A hilarious,yet deadly accurate portrayal of inept dysfunction in both school and show biz, this is an undiscovered gem waiting in the wings for its closeup. Protagonist Lenny is a wisecracking Long Islander who, upon moving to southern California, gives himself five years to succeed as a Hollywood writer. Thus the barrage of clever witty pop-culture based one liners; Lenny can't resist poking fun at members of the club he wants so desperately to join. But they won't let him in yet, so to pay the bills he puts his bachelor's degree to use and accepts a position as a substitute teacher.
One could imagine a filmed version of this story as a hybrid of "The Blackboard Jungle" and "Fast Times at Ridgemont High". And like those two classroom classics, "No One's Even Bleeding",is poignantly,richly, evocative of its own era, in this case, the second half of the Reagan-Bush eighties, a time when the cringe-inducing, hollow slogan of futility,"No Child Left Behind" virtually guaranteed that unprecedented numbers of young people would soon be forever left behind.

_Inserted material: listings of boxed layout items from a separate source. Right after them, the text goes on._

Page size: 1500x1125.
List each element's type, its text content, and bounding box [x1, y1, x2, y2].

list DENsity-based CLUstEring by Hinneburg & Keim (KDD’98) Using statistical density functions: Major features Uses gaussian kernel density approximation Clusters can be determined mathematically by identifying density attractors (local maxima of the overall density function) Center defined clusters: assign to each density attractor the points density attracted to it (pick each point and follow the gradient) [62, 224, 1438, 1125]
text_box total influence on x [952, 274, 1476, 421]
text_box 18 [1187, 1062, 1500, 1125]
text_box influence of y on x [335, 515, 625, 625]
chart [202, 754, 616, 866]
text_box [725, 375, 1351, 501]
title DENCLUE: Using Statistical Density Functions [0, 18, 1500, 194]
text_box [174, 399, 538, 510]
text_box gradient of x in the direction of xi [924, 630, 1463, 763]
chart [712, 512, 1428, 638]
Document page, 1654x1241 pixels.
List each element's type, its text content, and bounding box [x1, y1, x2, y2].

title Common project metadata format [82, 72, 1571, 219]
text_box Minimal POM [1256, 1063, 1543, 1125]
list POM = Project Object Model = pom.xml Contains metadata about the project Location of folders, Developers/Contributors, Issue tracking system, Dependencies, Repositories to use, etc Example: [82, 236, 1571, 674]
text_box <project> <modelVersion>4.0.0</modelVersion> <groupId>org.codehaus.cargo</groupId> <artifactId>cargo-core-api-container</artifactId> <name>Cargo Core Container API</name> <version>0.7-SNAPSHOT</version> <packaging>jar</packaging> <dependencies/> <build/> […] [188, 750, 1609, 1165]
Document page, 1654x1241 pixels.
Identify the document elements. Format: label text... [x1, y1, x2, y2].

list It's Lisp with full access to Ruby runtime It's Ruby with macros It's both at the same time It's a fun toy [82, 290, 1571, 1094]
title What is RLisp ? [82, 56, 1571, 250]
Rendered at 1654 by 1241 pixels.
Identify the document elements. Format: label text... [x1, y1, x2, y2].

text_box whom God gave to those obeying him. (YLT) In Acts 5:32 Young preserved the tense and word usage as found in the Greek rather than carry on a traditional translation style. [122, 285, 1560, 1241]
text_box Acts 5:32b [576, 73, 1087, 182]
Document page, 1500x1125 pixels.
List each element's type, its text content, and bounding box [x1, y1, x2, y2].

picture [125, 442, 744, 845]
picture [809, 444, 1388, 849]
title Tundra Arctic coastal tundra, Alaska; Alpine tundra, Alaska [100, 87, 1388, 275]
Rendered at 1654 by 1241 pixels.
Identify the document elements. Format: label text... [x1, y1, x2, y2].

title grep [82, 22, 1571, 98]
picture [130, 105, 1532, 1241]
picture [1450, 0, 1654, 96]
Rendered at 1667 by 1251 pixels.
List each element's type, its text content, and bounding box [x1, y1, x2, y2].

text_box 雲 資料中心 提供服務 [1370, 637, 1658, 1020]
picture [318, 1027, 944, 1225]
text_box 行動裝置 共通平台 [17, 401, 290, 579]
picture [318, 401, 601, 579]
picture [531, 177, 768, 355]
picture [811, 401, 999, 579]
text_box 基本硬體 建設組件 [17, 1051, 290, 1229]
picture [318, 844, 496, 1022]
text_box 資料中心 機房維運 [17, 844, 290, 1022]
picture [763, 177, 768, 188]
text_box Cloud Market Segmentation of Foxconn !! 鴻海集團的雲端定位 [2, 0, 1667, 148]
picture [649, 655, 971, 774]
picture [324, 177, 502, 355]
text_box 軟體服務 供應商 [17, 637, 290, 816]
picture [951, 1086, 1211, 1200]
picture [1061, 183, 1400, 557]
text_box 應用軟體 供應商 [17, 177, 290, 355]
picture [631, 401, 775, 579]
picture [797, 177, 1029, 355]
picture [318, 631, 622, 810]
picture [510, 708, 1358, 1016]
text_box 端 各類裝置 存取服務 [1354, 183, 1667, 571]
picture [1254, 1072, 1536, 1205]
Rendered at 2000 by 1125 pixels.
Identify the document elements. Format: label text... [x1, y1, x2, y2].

With blunt,direct prose that is often reminiscent of Bukowski, but with a sense of humor that is rooted in self-deprecation rather than mean-spiritedness, Lenny chronicles the beginning of the irreversible deterioration of our public school system. The result is a brutal expose of the incredible hypocrisy, pettiness, vindictiveness, and waste that permeate the hierarchies of school districts everywhere. On the bright side, Lenny has come to the ironic realization that he has grown into a somewhat responsible adult;he's suddenly aware that he's a much better person than he ever thought he could be. Mark Twain gave Huck Finn a similar epiphany. But instead of lighting out for the territory, Lenny will stay where he is and watch the empire crumble from mhis perch behind the big desk.